# Is the triangle inequality too strong?

A norm $\Vert\cdot\Vert$ on a vector space $V$ is required to satisfy the triangle inequality: $\Vert x+y\Vert\leqslant\Vert x\Vert+\Vert y\Vert.$ The function of this inequality is to ensure that mapping $f:V^2\to V,\ (x,y)\mapsto x+y$ is continuous. But why don't we simply require that $\displaystyle\lim_{(x,y)\to (0,0)} \Vert x+y\Vert=0,$ instead of the subadditivity?
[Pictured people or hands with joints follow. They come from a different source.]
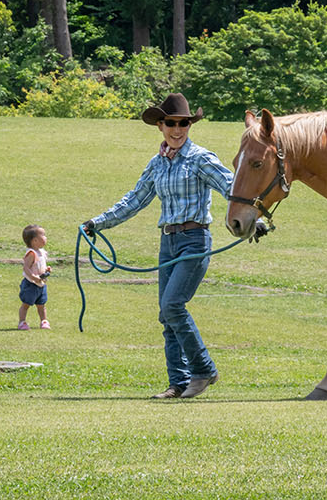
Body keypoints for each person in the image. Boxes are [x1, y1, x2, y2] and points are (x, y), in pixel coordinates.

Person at [82, 93, 234, 400]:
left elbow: (233, 188)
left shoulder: (202, 158)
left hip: (195, 240)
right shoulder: (156, 164)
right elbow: (134, 200)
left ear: (190, 125)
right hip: (168, 243)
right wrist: (97, 223)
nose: (177, 130)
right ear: (160, 126)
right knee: (167, 316)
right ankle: (178, 383)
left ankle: (203, 370)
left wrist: (254, 217)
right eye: (171, 124)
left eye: (183, 124)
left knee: (172, 305)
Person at [19, 224, 51, 329]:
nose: (46, 237)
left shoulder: (41, 252)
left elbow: (39, 265)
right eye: (43, 235)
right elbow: (26, 268)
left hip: (41, 284)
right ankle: (22, 322)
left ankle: (44, 321)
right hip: (31, 284)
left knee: (41, 305)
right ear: (35, 241)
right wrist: (33, 277)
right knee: (26, 304)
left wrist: (46, 270)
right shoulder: (31, 253)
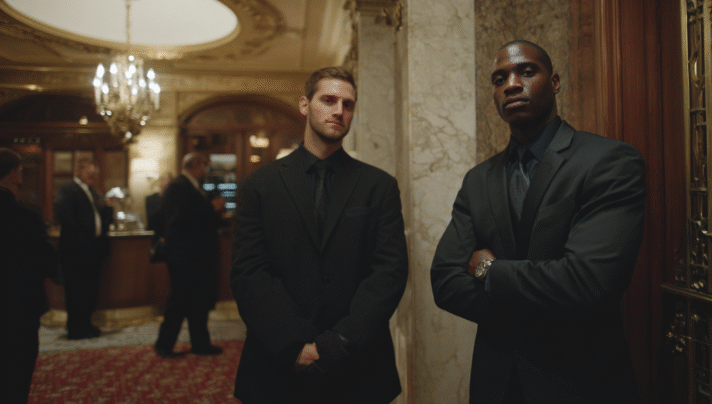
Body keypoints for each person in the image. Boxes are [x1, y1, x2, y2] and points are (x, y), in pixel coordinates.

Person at [430, 40, 646, 403]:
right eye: (500, 79)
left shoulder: (608, 161)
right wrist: (546, 298)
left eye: (526, 71)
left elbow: (589, 283)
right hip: (497, 383)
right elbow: (445, 282)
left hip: (580, 382)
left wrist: (489, 270)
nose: (511, 84)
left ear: (556, 82)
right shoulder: (478, 179)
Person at [230, 67, 409, 404]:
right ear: (304, 105)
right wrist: (296, 344)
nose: (339, 110)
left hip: (359, 364)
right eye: (328, 100)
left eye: (348, 104)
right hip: (278, 362)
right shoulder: (260, 185)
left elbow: (389, 272)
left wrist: (338, 342)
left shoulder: (379, 186)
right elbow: (249, 273)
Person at [153, 152, 226, 358]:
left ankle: (200, 343)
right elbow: (182, 219)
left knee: (198, 301)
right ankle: (164, 344)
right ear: (195, 164)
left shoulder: (192, 186)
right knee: (180, 300)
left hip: (196, 255)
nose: (207, 170)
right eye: (205, 165)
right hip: (185, 256)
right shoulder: (179, 186)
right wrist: (212, 208)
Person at [0, 148, 57, 403]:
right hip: (18, 308)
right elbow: (46, 261)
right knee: (16, 378)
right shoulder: (23, 215)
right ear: (13, 174)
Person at [54, 157, 112, 340]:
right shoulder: (69, 189)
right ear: (79, 170)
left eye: (94, 171)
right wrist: (84, 243)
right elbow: (66, 218)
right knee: (76, 291)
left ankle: (86, 324)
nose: (92, 174)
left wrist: (107, 207)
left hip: (92, 250)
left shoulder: (92, 192)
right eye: (89, 171)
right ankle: (76, 328)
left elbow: (102, 220)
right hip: (76, 252)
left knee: (89, 291)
Or, can we repalce the triangle inequality with $\Vert x+y\Vert\leqslant 2\Vert x\Vert +3\Vert y\Vert,$ or something like that?

Question: What's the irreplaceability of triangle inequality in the normed vector space theory?

• en.wikipedia.org/wiki/Quasinorm May 5, 2018 at 5:05
• @vadim123:Thanks a lot! Shamed of my ignorance... :( May 5, 2018 at 5:10

The function of this inequality is not to have "addition" continuous. The triangular inequality is also required for metric spaces, such as $\mathbb{Q}$ with the discrete metric. I do not think that people are actually interested in discussing continuity of the "+" function.
The triangular inequality is based on a much more basic idea: The norm should represent the length of a vector $x+y$. When you are not measuring "straight" from the beginning $0$ to the end $x+y$, but taking some detour via $x$, you should at least not get a shorter measurement.
• This situation can occur, for instance in an $L^p$ space, with 0 < p < 1. There is also the concept of Quasinorm which is a generalisation of a norm that does not fulfil subadditivity - but a similar property. May 5, 2018 at 5:43
As I understand it the triangle inequality derives from metric spaces: "Visually" spoken, the direct connection between two points $A$ and $B$ should never be longer than the sum of the two distances $\overline{AC}$ and $\overline{CB}$ for any other point $C$.